Content starts
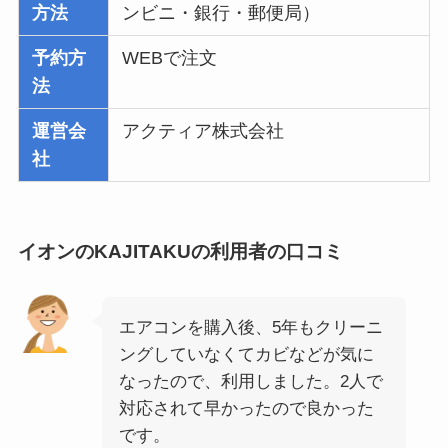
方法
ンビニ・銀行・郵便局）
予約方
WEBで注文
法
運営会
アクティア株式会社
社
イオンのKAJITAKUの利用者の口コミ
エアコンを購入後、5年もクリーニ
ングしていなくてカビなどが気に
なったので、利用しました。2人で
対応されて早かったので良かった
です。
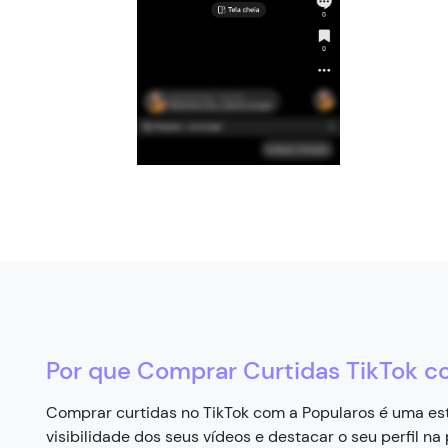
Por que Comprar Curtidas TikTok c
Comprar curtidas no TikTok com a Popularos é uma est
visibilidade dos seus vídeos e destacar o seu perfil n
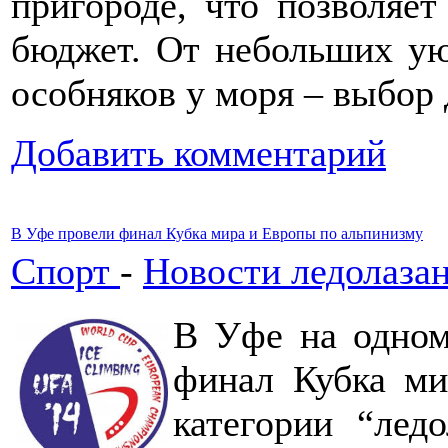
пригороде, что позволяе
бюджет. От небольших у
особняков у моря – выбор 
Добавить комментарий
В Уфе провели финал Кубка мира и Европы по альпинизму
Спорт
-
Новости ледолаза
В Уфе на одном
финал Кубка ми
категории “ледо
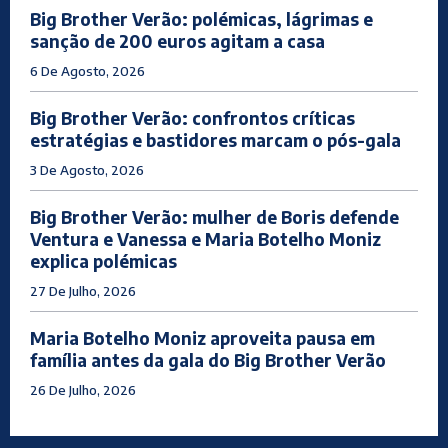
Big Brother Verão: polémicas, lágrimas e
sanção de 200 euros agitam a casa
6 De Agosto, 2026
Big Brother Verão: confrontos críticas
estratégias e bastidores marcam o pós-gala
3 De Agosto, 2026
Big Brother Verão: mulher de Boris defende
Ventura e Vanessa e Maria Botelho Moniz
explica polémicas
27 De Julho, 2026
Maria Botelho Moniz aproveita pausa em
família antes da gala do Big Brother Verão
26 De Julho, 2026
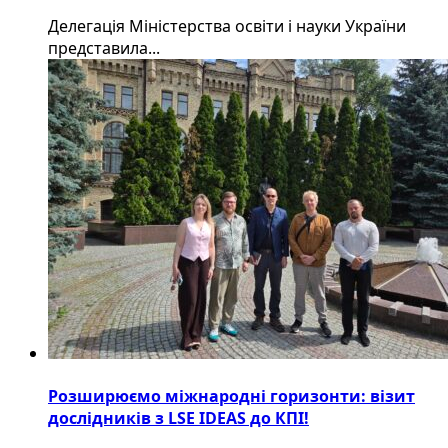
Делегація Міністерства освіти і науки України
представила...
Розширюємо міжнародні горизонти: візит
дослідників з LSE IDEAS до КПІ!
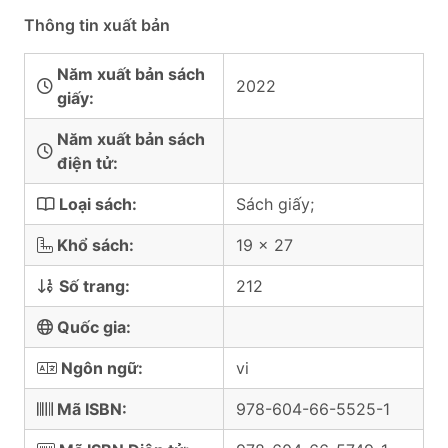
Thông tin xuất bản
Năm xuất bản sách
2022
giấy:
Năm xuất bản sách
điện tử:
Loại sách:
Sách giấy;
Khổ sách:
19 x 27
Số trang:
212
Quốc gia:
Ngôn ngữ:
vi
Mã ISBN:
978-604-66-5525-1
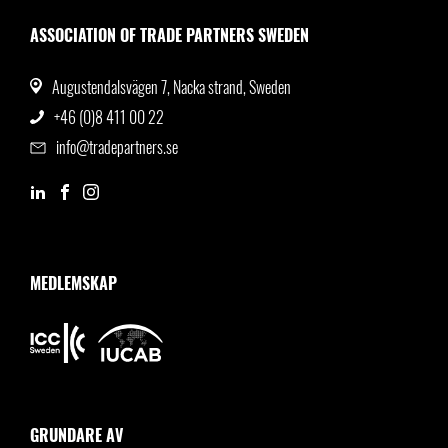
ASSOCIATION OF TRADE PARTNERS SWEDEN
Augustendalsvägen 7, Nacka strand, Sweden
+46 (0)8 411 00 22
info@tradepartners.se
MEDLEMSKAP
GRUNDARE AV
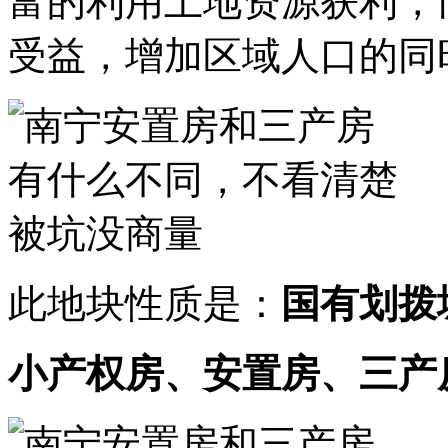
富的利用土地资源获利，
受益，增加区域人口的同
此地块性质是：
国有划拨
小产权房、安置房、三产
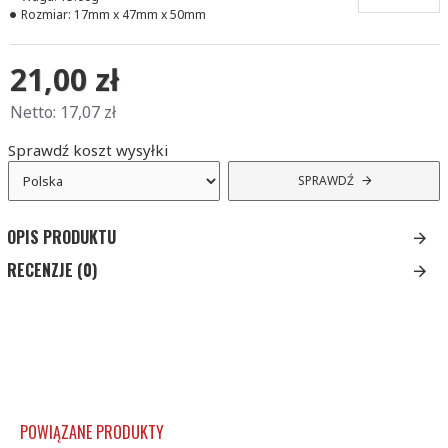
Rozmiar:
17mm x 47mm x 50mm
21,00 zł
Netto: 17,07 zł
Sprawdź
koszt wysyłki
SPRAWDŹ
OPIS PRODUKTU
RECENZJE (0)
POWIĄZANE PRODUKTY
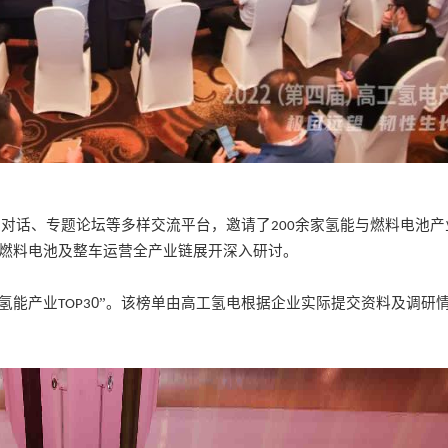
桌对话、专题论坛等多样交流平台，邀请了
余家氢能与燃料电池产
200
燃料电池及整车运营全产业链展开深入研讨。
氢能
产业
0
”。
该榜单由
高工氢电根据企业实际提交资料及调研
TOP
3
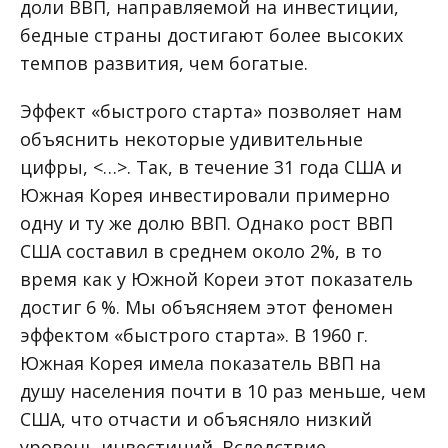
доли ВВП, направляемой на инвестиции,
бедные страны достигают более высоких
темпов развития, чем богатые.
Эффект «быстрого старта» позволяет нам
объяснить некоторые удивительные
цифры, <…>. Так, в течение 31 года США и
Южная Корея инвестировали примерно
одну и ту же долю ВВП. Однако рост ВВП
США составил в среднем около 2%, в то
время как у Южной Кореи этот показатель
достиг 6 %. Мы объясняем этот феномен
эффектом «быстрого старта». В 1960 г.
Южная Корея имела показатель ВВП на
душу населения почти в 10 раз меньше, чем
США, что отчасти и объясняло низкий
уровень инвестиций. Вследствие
Content ends
### INSTRUCTIONS FOR THE TASK
List every line in the rows above that contains the string "gala", copying each line in full.

### TASK SOLUTION
estratégias e bastidores marcam o pós-gala
família antes da gala do Big Brother Verão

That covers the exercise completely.